Saved entries:
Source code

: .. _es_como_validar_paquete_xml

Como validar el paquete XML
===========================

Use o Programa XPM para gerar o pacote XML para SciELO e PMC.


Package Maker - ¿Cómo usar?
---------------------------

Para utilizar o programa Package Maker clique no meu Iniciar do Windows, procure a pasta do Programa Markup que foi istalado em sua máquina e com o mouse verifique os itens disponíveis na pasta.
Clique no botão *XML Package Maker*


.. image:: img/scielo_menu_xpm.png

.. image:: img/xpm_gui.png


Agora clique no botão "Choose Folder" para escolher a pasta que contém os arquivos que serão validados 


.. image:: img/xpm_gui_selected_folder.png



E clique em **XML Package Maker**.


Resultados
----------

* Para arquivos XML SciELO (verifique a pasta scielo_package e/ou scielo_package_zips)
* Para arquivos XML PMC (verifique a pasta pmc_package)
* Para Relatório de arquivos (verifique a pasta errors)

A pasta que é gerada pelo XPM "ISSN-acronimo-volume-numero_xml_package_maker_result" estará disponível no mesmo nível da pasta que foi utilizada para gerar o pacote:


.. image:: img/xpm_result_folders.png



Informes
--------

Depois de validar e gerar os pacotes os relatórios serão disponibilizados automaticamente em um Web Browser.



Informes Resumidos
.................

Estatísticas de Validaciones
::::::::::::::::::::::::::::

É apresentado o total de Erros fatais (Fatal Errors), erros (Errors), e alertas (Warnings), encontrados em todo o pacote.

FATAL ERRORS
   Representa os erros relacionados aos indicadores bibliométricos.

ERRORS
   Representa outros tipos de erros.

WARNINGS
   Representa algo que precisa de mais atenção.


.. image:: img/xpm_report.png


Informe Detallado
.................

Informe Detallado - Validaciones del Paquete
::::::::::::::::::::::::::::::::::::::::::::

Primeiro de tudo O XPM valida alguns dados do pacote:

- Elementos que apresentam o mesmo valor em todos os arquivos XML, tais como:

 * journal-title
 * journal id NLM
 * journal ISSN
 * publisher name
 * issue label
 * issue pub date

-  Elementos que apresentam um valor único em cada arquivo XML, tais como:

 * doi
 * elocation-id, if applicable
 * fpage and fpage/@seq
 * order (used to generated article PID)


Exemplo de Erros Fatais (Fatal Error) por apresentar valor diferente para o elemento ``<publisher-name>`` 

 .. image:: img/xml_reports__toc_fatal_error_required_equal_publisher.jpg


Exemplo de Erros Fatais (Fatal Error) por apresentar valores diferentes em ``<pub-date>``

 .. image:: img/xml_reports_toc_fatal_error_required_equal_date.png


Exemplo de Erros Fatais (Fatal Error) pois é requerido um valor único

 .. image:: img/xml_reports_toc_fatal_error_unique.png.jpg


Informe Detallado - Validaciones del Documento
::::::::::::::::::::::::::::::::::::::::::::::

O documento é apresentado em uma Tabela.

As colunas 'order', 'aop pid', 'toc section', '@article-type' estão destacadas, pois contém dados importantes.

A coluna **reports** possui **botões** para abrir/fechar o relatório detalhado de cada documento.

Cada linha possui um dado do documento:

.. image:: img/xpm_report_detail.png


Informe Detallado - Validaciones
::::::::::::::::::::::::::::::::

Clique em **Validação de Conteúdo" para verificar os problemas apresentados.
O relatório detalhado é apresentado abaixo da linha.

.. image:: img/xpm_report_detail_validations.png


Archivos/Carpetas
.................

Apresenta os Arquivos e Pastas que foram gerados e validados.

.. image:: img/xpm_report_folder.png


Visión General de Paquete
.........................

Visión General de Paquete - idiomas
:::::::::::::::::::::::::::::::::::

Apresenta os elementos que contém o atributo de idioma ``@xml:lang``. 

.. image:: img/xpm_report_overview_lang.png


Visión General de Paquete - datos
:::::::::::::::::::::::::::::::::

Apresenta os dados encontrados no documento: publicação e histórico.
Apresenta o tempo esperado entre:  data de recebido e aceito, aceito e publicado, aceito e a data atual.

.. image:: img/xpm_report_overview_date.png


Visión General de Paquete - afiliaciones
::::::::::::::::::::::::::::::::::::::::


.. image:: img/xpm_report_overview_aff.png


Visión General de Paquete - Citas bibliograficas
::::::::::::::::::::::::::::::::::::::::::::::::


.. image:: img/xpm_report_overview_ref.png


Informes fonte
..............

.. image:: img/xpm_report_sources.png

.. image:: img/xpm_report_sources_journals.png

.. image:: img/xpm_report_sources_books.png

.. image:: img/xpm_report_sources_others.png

# EXERCISE GOAL
The full set of entries above needs to be restated word for word.

# TASK RESULT
Source code

: .. _es_como_validar_paquete_xml

Como validar el paquete XML
===========================

Use o Programa XPM para gerar o pacote XML para SciELO e PMC.


Package Maker - ¿Cómo usar?
---------------------------

Para utilizar o programa Package Maker clique no meu Iniciar do Windows, procure a pasta do Programa Markup que foi istalado em sua máquina e com o mouse verifique os itens disponíveis na pasta.
Clique no botão *XML Package Maker*


.. image:: img/scielo_menu_xpm.png

.. image:: img/xpm_gui.png


Agora clique no botão "Choose Folder" para escolher a pasta que contém os arquivos que serão validados 


.. image:: img/xpm_gui_selected_folder.png



E clique em **XML Package Maker**.


Resultados
----------

* Para arquivos XML SciELO (verifique a pasta scielo_package e/ou scielo_package_zips)
* Para arquivos XML PMC (verifique a pasta pmc_package)
* Para Relatório de arquivos (verifique a pasta errors)

A pasta que é gerada pelo XPM "ISSN-acronimo-volume-numero_xml_package_maker_result" estará disponível no mesmo nível da pasta que foi utilizada para gerar o pacote:


.. image:: img/xpm_result_folders.png



Informes
--------

Depois de validar e gerar os pacotes os relatórios serão disponibilizados automaticamente em um Web Browser.



Informes Resumidos
.................

Estatísticas de Validaciones
::::::::::::::::::::::::::::

É apresentado o total de Erros fatais (Fatal Errors), erros (Errors), e alertas (Warnings), encontrados em todo o pacote.

FATAL ERRORS
   Representa os erros relacionados aos indicadores bibliométricos.

ERRORS
   Representa outros tipos de erros.

WARNINGS
   Representa algo que precisa de mais atenção.


.. image:: img/xpm_report.png


Informe Detallado
.................

Informe Detallado - Validaciones del Paquete
::::::::::::::::::::::::::::::::::::::::::::

Primeiro de tudo O XPM valida alguns dados do pacote:

- Elementos que apresentam o mesmo valor em todos os arquivos XML, tais como:

 * journal-title
 * journal id NLM
 * journal ISSN
 * publisher name
 * issue label
 * issue pub date

-  Elementos que apresentam um valor único em cada arquivo XML, tais como:

 * doi
 * elocation-id, if applicable
 * fpage and fpage/@seq
 * order (used to generated article PID)


Exemplo de Erros Fatais (Fatal Error) por apresentar valor diferente para o elemento ``<publisher-name>`` 

 .. image:: img/xml_reports__toc_fatal_error_required_equal_publisher.jpg


Exemplo de Erros Fatais (Fatal Error) por apresentar valores diferentes em ``<pub-date>``

 .. image:: img/xml_reports_toc_fatal_error_required_equal_date.png


Exemplo de Erros Fatais (Fatal Error) pois é requerido um valor único

 .. image:: img/xml_reports_toc_fatal_error_unique.png.jpg


Informe Detallado - Validaciones del Documento
::::::::::::::::::::::::::::::::::::::::::::::

O documento é apresentado em uma Tabela.

As colunas 'order', 'aop pid', 'toc section', '@article-type' estão destacadas, pois contém dados importantes.

A coluna **reports** possui **botões** para abrir/fechar o relatório detalhado de cada documento.

Cada linha possui um dado do documento:

.. image:: img/xpm_report_detail.png


Informe Detallado - Validaciones
::::::::::::::::::::::::::::::::

Clique em **Validação de Conteúdo" para verificar os problemas apresentados.
O relatório detalhado é apresentado abaixo da linha.

.. image:: img/xpm_report_detail_validations.png


Archivos/Carpetas
.................

Apresenta os Arquivos e Pastas que foram gerados e validados.

.. image:: img/xpm_report_folder.png


Visión General de Paquete
.........................

Visión General de Paquete - idiomas
:::::::::::::::::::::::::::::::::::

Apresenta os elementos que contém o atributo de idioma ``@xml:lang``. 

.. image:: img/xpm_report_overview_lang.png


Visión General de Paquete - datos
:::::::::::::::::::::::::::::::::

Apresenta os dados encontrados no documento: publicação e histórico.
Apresenta o tempo esperado entre:  data de recebido e aceito, aceito e publicado, aceito e a data atual.

.. image:: img/xpm_report_overview_date.png


Visión General de Paquete - afiliaciones
::::::::::::::::::::::::::::::::::::::::


.. image:: img/xpm_report_overview_aff.png


Visión General de Paquete - Citas bibliograficas
::::::::::::::::::::::::::::::::::::::::::::::::


.. image:: img/xpm_report_overview_ref.png


Informes fonte
..............

.. image:: img/xpm_report_sources.png

.. image:: img/xpm_report_sources_journals.png

.. image:: img/xpm_report_sources_books.png

.. image:: img/xpm_report_sources_others.png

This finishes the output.